* Stored data entries:
▬▬▬▬▬▬

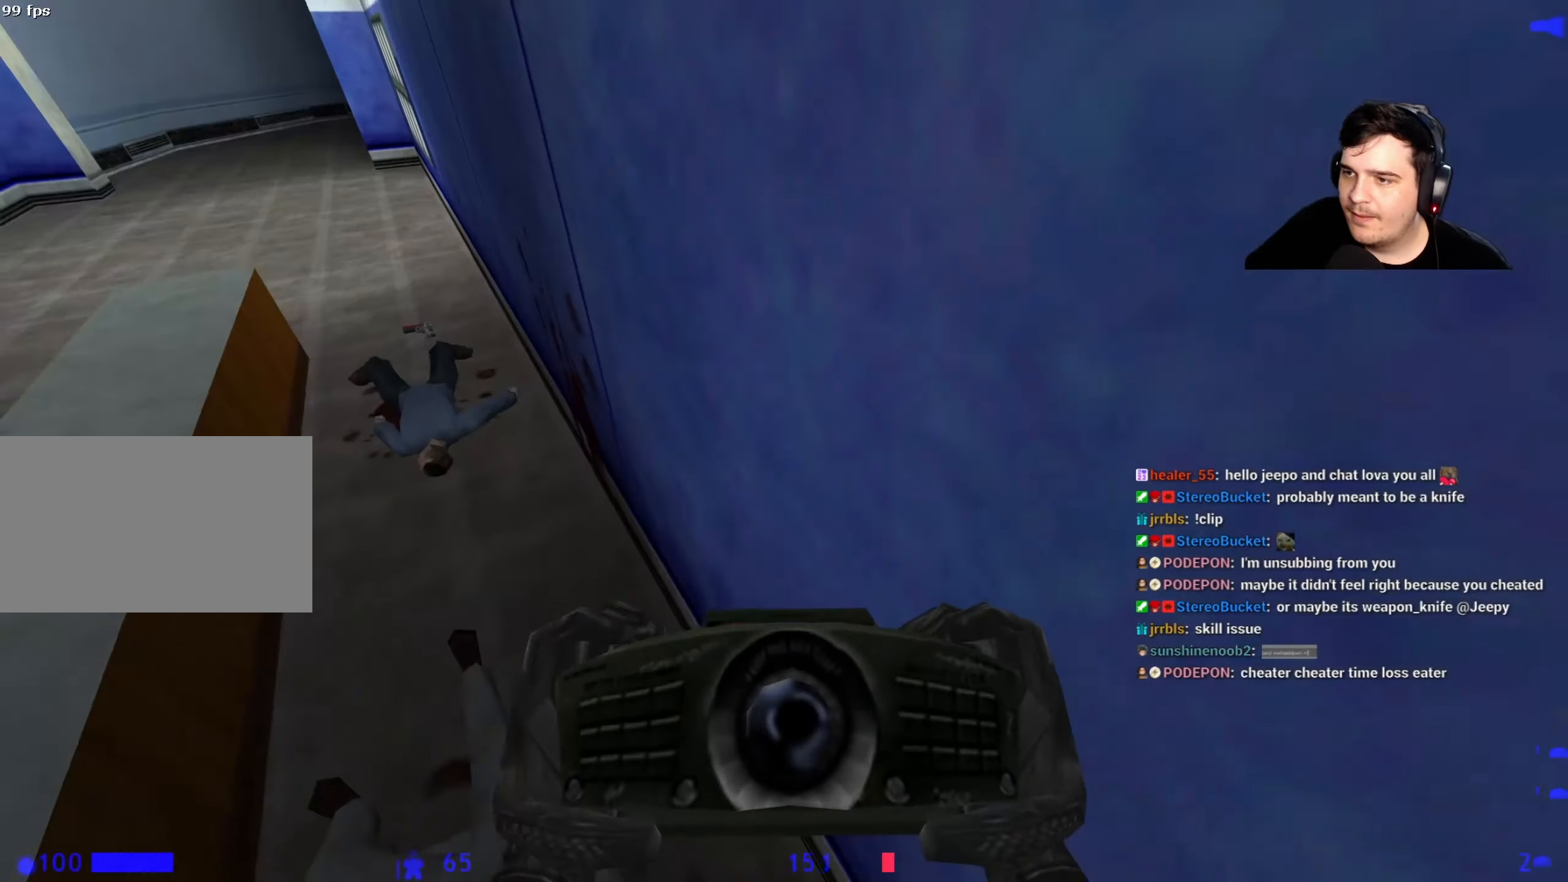
{"keys": ["d", "w"], "events": [[167, "d", "up"], [250, "w", "down"], [450, "d", "down"]]}
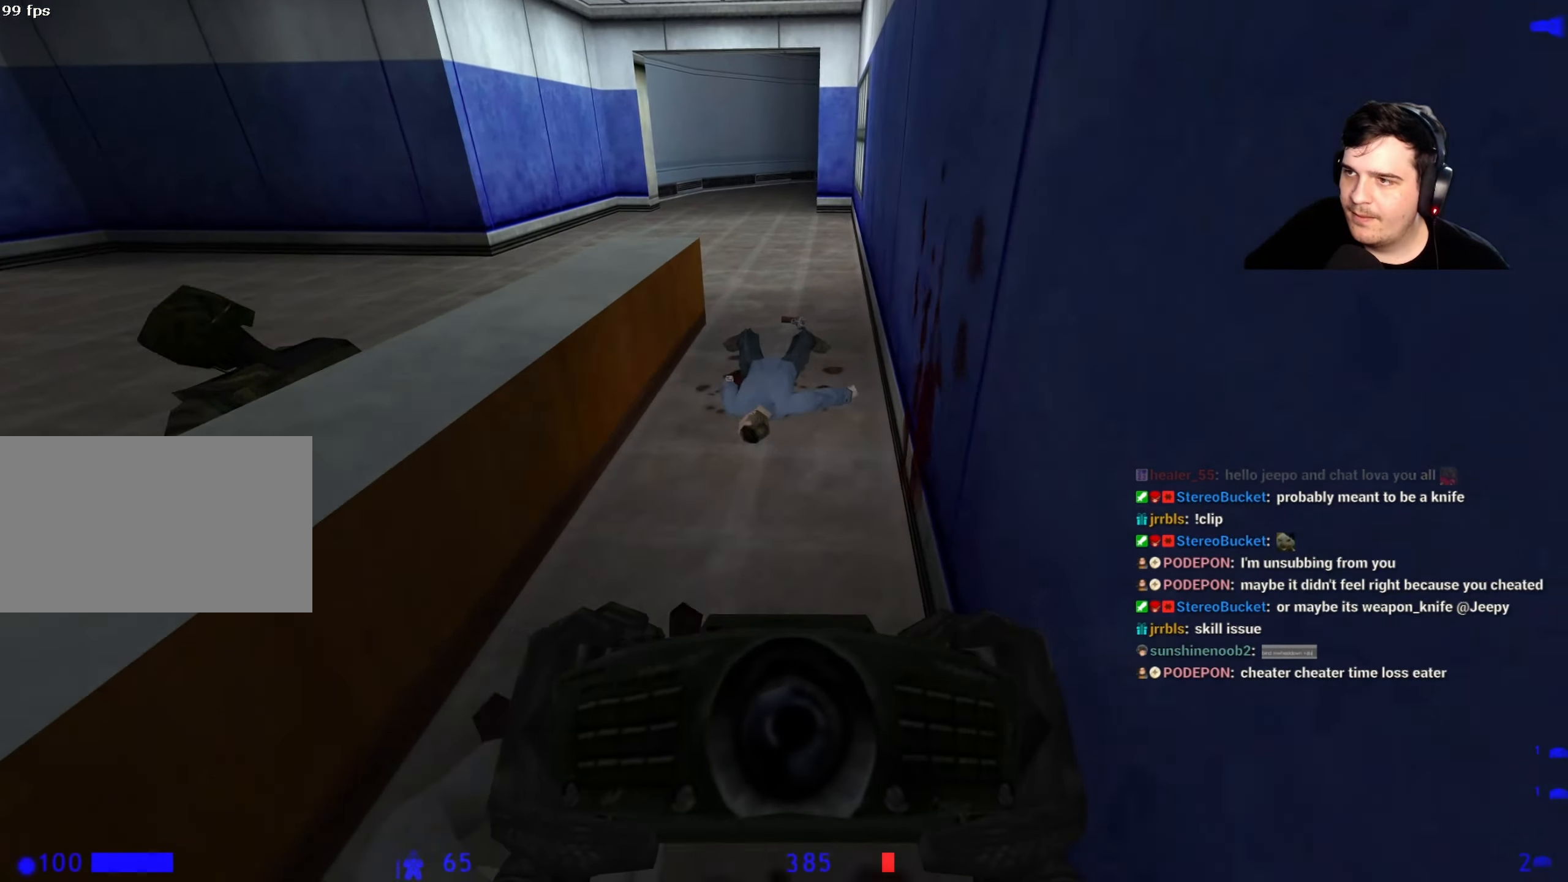
{"keys": ["a", "w"], "events": [[417, "a", "down"], [467, "d", "up"]]}
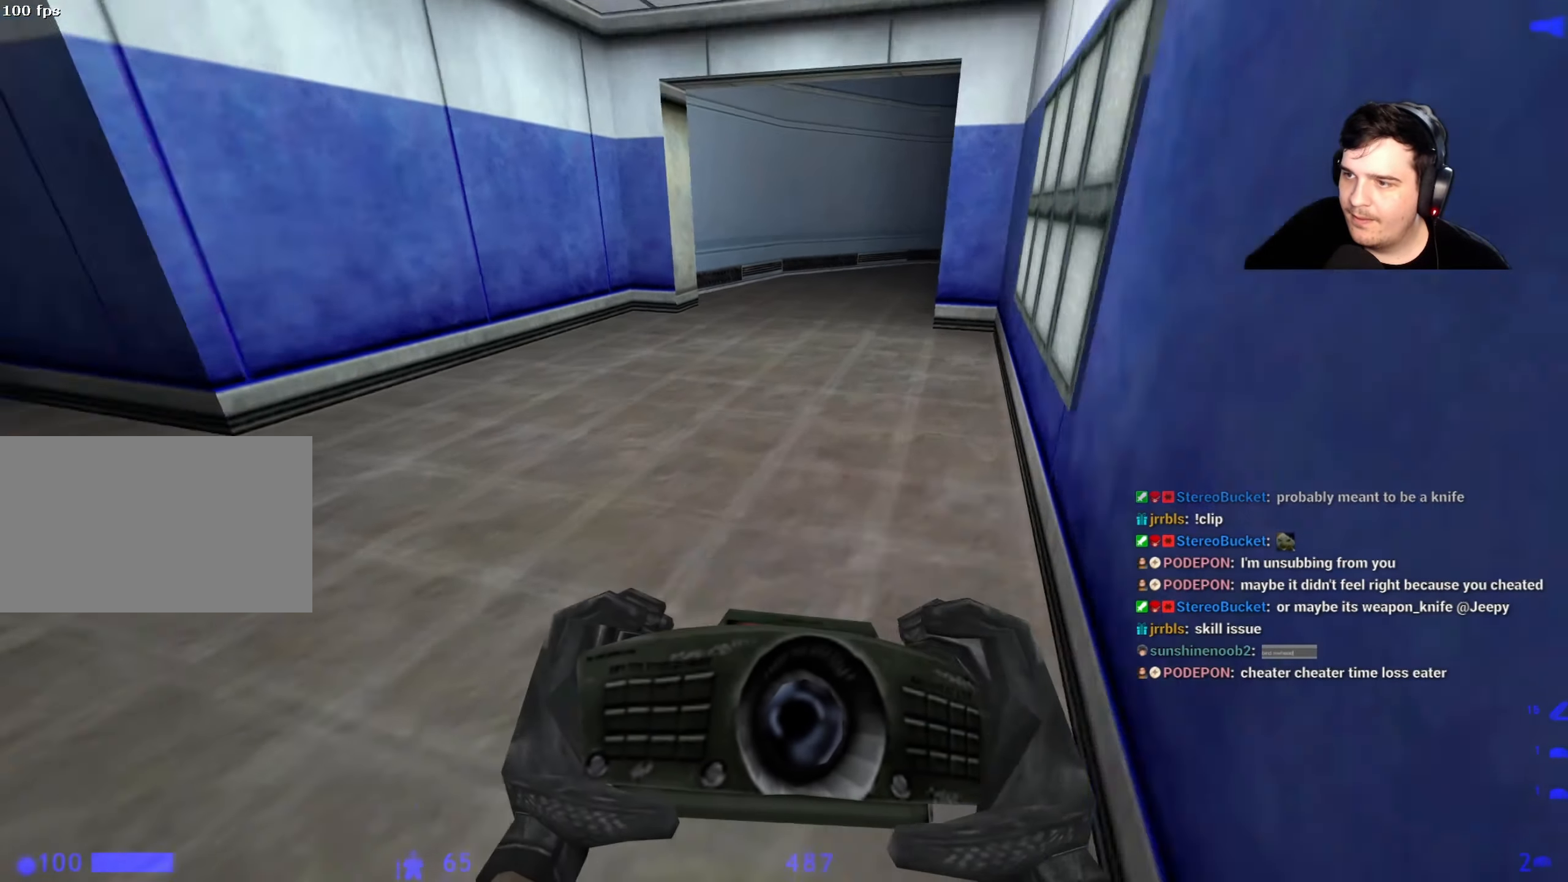
{"keys": ["a"], "events": [[284, "w", "up"], [384, "2", "down"], [484, "2", "up"]]}
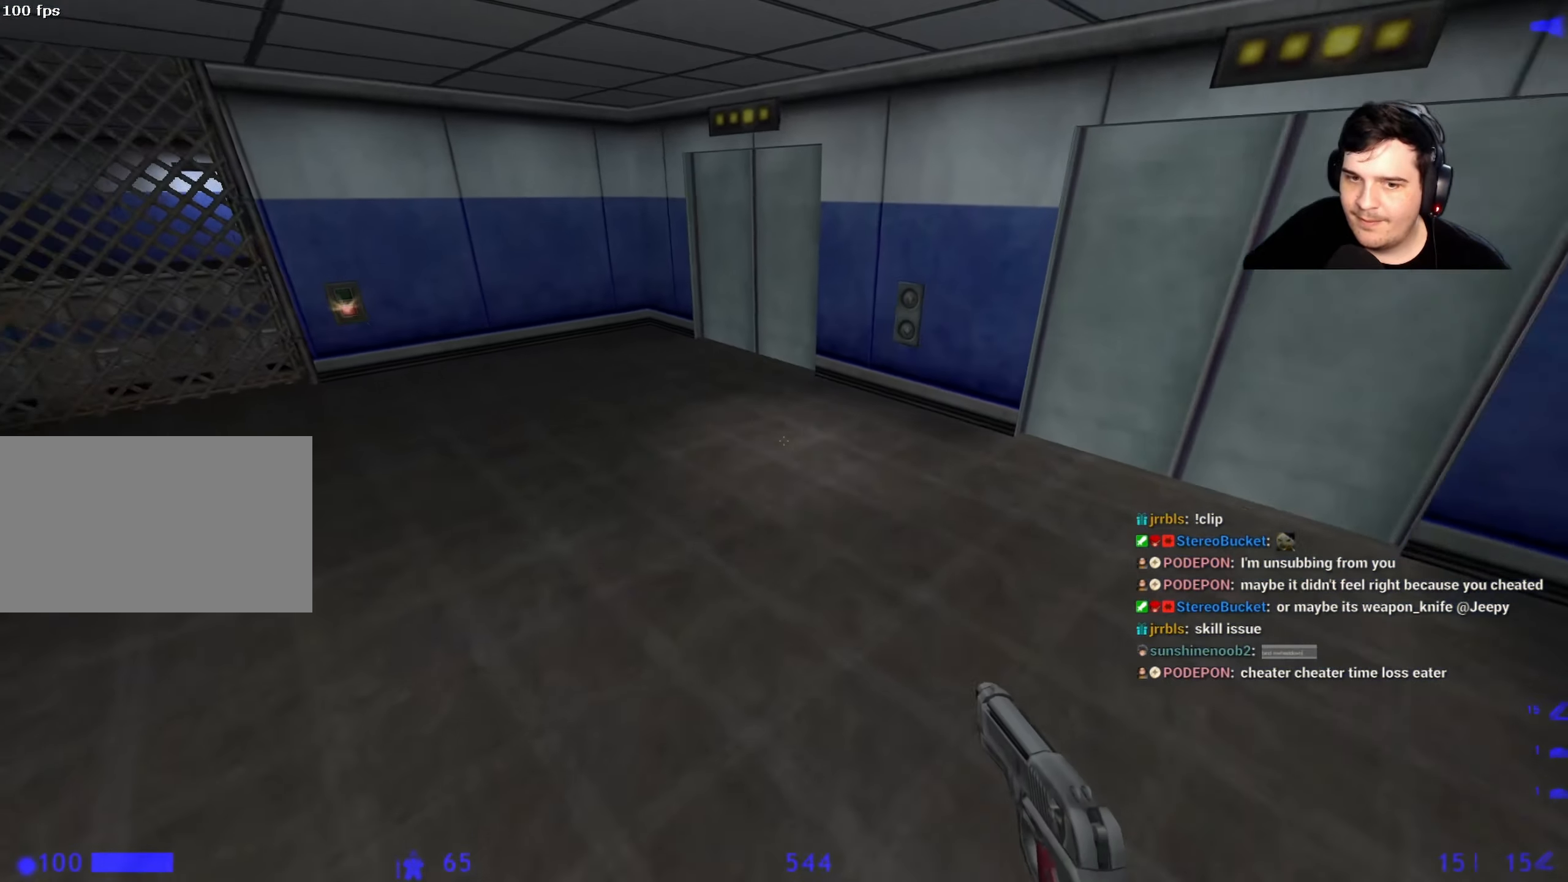
{"keys": [], "events": [[67, "a", "up"], [67, "d", "down"], [250, "d", "up"], [450, "3", "down"], [500, "3", "up"]]}
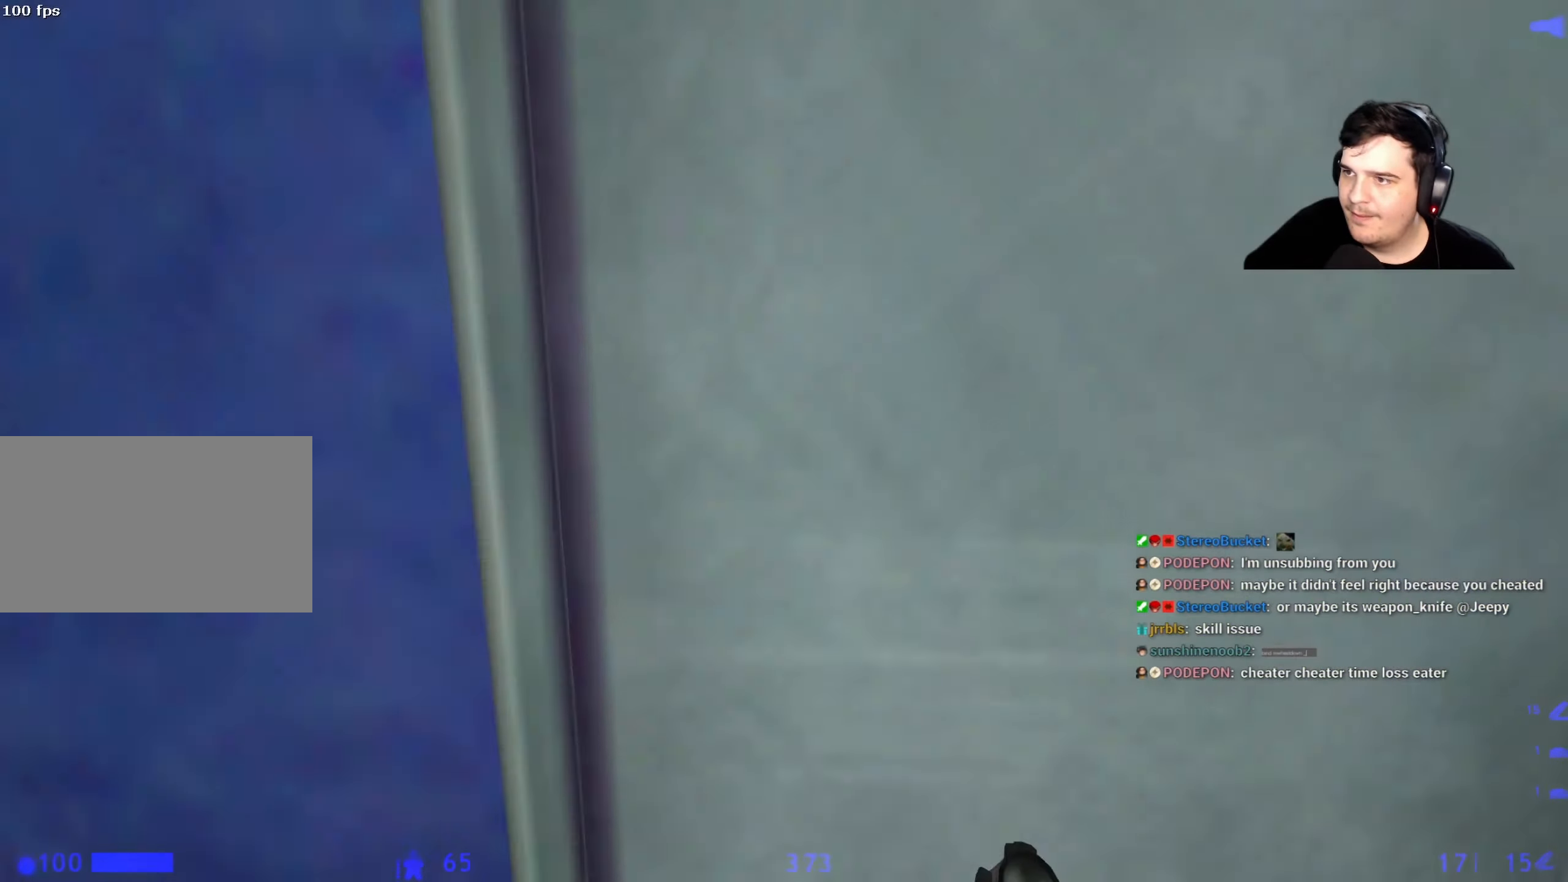
{"keys": ["w"], "events": [[134, "d", "down"], [184, "d", "up"], [234, "a", "down"], [334, "w", "down"], [384, "a", "up"]]}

▬▬▬▬▬▬

* DIRECTIONS FOR THIS TASK:
Go through the entries above and print each one exactly, minus the pictures.

* RESPONSE TO THE TASK:
{"keys": ["d", "w"], "events": [[167, "d", "up"], [250, "w", "down"], [450, "d", "down"]]}
{"keys": ["a", "w"], "events": [[417, "a", "down"], [467, "d", "up"]]}
{"keys": ["a"], "events": [[284, "w", "up"], [384, "2", "down"], [484, "2", "up"]]}
{"keys": [], "events": [[67, "a", "up"], [67, "d", "down"], [250, "d", "up"], [450, "3", "down"], [500, "3", "up"]]}
{"keys": ["w"], "events": [[134, "d", "down"], [184, "d", "up"], [234, "a", "down"], [334, "w", "down"], [384, "a", "up"]]}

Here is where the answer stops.